→ **Directions**
Collect every line of the records below that contains the word "لعاب".

[Page-level text extractions]
________________________________________

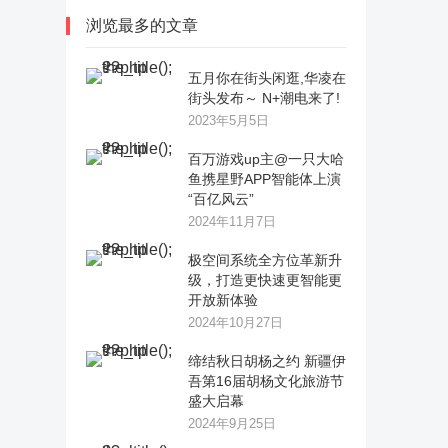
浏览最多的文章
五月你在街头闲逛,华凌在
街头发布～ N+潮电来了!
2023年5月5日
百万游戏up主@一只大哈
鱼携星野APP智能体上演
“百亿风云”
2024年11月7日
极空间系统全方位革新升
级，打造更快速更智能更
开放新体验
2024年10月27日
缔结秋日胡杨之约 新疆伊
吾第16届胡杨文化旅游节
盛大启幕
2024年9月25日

________________________________________

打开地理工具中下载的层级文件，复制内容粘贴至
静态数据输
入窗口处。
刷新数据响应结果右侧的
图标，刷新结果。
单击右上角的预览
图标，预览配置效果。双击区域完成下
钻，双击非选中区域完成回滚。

________________________________________

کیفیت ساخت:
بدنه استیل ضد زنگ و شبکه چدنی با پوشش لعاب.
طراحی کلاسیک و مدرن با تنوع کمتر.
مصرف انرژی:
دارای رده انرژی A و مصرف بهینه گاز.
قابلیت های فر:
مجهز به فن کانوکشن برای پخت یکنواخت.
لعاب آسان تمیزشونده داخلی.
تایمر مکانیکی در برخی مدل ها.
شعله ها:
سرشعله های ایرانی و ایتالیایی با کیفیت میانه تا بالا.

________________________________________

→ **Written solution**
بدنه استیل ضد زنگ و شبکه چدنی با پوشش لعاب.
لعاب آسان تمیزشونده داخلی.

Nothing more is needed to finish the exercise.